Дорога неслась под копыта, а я рассеянно смотрел вперед, прислушиваясь к звучащему в такт мыслям ритму глобулы Сароны и в который раз решая про себя щепетильный вопрос… Может быть, не совсем этично с моей стороны читать чужую историю жизни с эмлота со всеми глубоко хранимыми тайнами и личными переживаниями, но ведь и они здесь не собирались со мной церемониться. В чужом мире все средства хороши, а излишняя деликатность мало кому помогла сохранить жизнь… Силы Зла, кажется, я стат испытывать чувство вины за то, что разбудил в спутнице столь печальные воспоминания…

Что-то меня отвлекло от самокопания.

Нечто двигалось среди леса параллельно нам по обе стороны дороги. Сверхчувственно настроенное восприятие, мгновенно среагировав на уловленную опасность, развернулось сканирующим паутинным экраном-сетью во всей полноте, накрыв участок местности около километра в диаметре. Спустя какие-то доли секунды я уже обладал необходимой информацией. Множество отдельных живых особей, десятков пять. Какое-то хищное зверье, решившее выяснить, годимся ли мы им в качестве добычи. Судя по ощущениям, весьма голодное зверье.

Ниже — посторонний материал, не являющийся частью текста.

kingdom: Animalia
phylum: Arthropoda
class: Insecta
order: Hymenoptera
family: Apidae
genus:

Злыдень возбужденно тряхнул ушами, громко, с подвыванием, фыркнул, словно желая сбросить надоедливые поводья, снова повернул голову, уставившись на меня блестящим черным глазом, на этот раз – требовательно и азартно. Ему хотелось драки. Этот здоровенный черный парень ничего не боялся, жажда убийства его просто переполняла. Ему нужен был враг. И этот враг наконец появился в лесных окрестностях после долгих часов скучной скачки. Нет уж, парень, меня подобные сопровождающие тоже не устраивали, но я приму свои собственные меры. Надо сказать, что за свою жизнь я повидал немало разных страшилищ: чего стоит хотя бы лорк, хищник, до сих пор живущий в таком цивилизованном мире, как Нова-2, – свирепое, могучее создание, сплошь состоящее из клыков, когтей и панцирной кожи, взрослая особь которого способна разорвать бронированную машину. Цивилизация оттеснила этих зверюг в глубь дремучих лесов планеты, но так и не смогла уничтожить полностью даже спустя три столетия тотального истребления. Я мысленно воссоздал этот образ у себя в голове в цвете, придал твари рост, вдвое превышающий рост моего чарса, добавил адское чувство голода, нестерпимое желание поохотиться и способность к всеядности, а затем послал этот жуткий образ по ментальной паутине.

Сработало, да еще как.

Местное зверье, решившее сопровождать нас в качестве почетного эскорта, бросилось врассыпную. На всякий случай я отследил их продвижение до границ сканирующей сети и, как оказалось, не зря. Несмотря на внушенный ужас, звери не покинули нас совсем, просто держались теперь на почтительном расстоянии. Вероятно, эта местность служила им привычными охотничьими угодьями, и они не желали так просто сдаваться. Что ж, пока они не будут приближаться, меня это устроит.

Двадцать минут, отпущенные на глобулу Сароны, давно прошли, и когда я вернулся на волну сиглайзера, то меня ждал сюрприз. Здесь следует кое-то пояснить. Дело в том, что сиглайзер можно подстраивать под настроение и без программного меню, для этого лишь надо знать об этом. Пожелаешь – и аппарат займется подбором мелодии самостоятельно. Дружинница знать этого не могла, но вслед за отзвучавшей Сароной теперь звучала одна из глобул Шоларса – «Песнь Фанриетты, история о потерянной любви» (мощная композиция, глубоко воздействующая на подсознание). Музыка глобул заставляет переживать так, как если бы эта история случилась именно с вами, вдобавок глобулы Шоларса сопровождаются особенно яркими картинами происходящих событий и развивающихся взаимоотношений главных героев композиции. Я удивленно покосился на сотницу, но не стал ей мешать. Похоже, вошла во вкус. Как бы она ни пряталась за своим безразличием, тема любви ее все-таки волновала. Как и всякую нормальную женщину.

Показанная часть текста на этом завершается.